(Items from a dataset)

"""

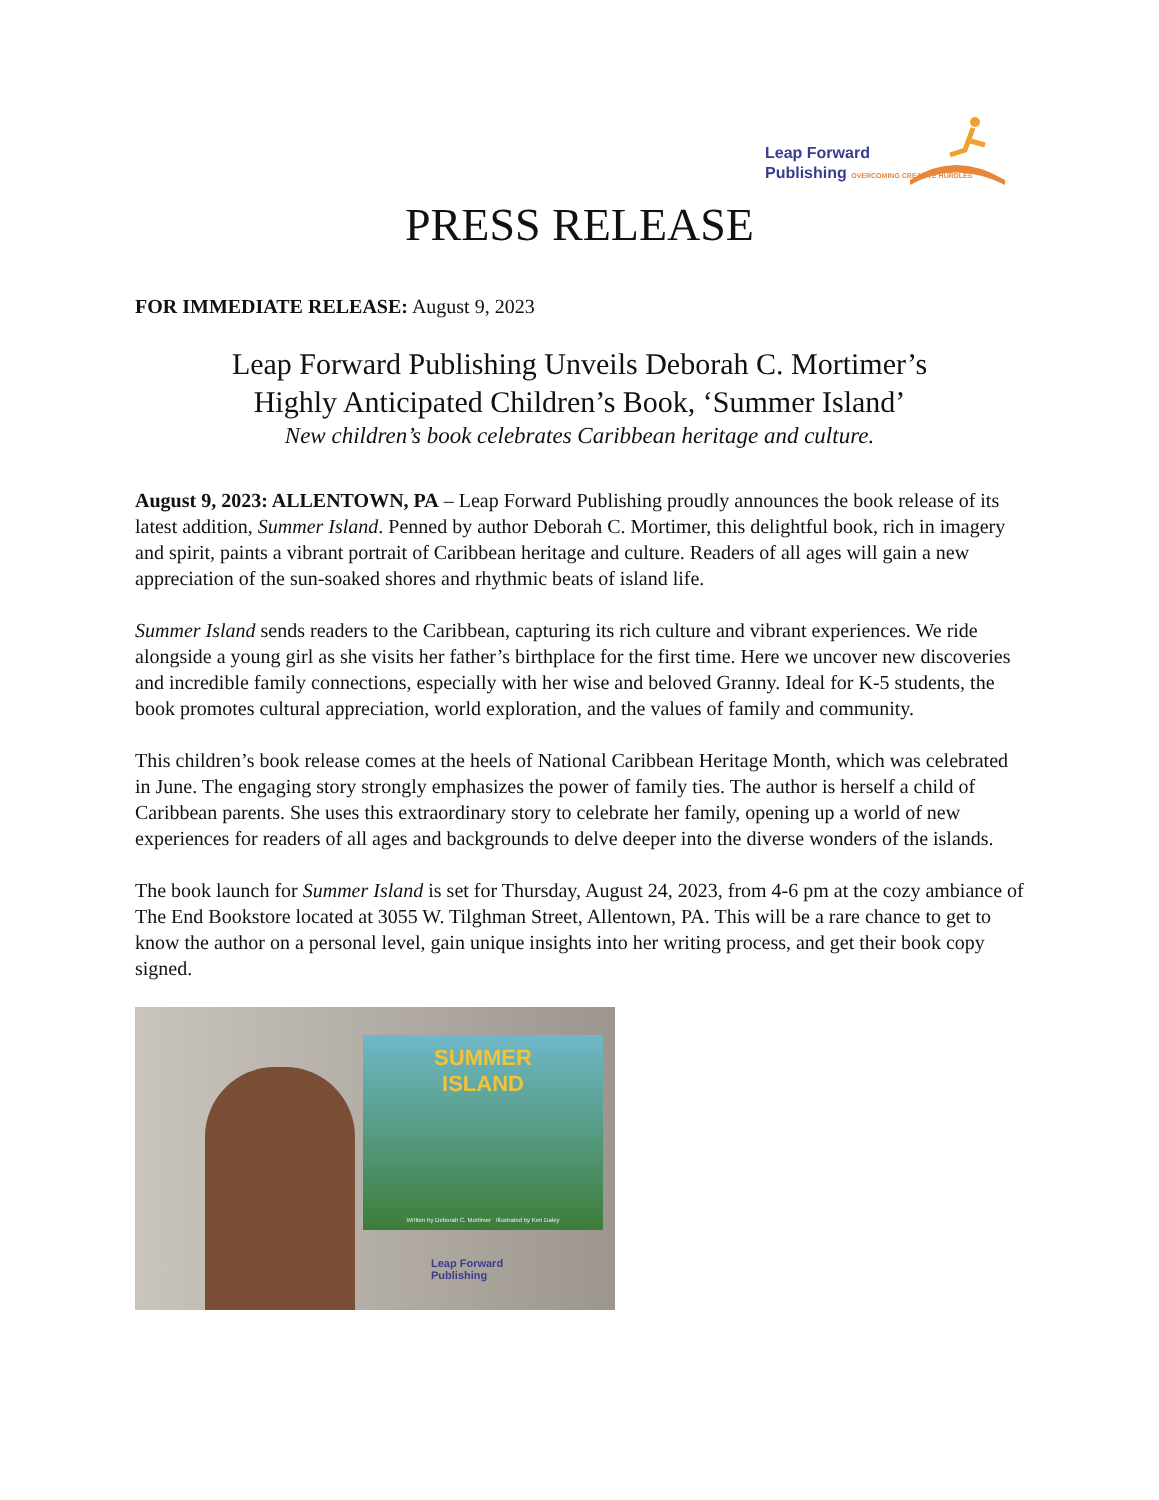Leap Forward
Publishing OVERCOMING CREATIVE HURDLES
PRESS RELEASE
FOR IMMEDIATE RELEASE: August 9, 2023
Leap Forward Publishing Unveils Deborah C. Mortimer’s
Highly Anticipated Children’s Book, ‘Summer Island’
New children’s book celebrates Caribbean heritage and culture.
August 9, 2023: ALLENTOWN, PA – Leap Forward Publishing proudly announces the book release of its latest addition, Summer Island. Penned by author Deborah C. Mortimer, this delightful book, rich in imagery and spirit, paints a vibrant portrait of Caribbean heritage and culture. Readers of all ages will gain a new appreciation of the sun-soaked shores and rhythmic beats of island life.
Summer Island sends readers to the Caribbean, capturing its rich culture and vibrant experiences. We ride alongside a young girl as she visits her father’s birthplace for the first time. Here we uncover new discoveries and incredible family connections, especially with her wise and beloved Granny. Ideal for K-5 students, the book promotes cultural appreciation, world exploration, and the values of family and community.
This children’s book release comes at the heels of National Caribbean Heritage Month, which was celebrated in June. The engaging story strongly emphasizes the power of family ties. The author is herself a child of Caribbean parents. She uses this extraordinary story to celebrate her family, opening up a world of new experiences for readers of all ages and backgrounds to delve deeper into the diverse wonders of the islands.
The book launch for Summer Island is set for Thursday, August 24, 2023, from 4-6 pm at the cozy ambiance of The End Bookstore located at 3055 W. Tilghman Street, Allentown, PA. This will be a rare chance to get to know the author on a personal level, gain unique insights into her writing process, and get their book copy signed.
SUMMER
ISLAND
Written by Deborah C. Mortimer Illustrated by Ken Daley
Leap Forward
Publishing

"""

Assigned task
Tally the lines of the entries that include the word "culture" and give only the total.

Response
3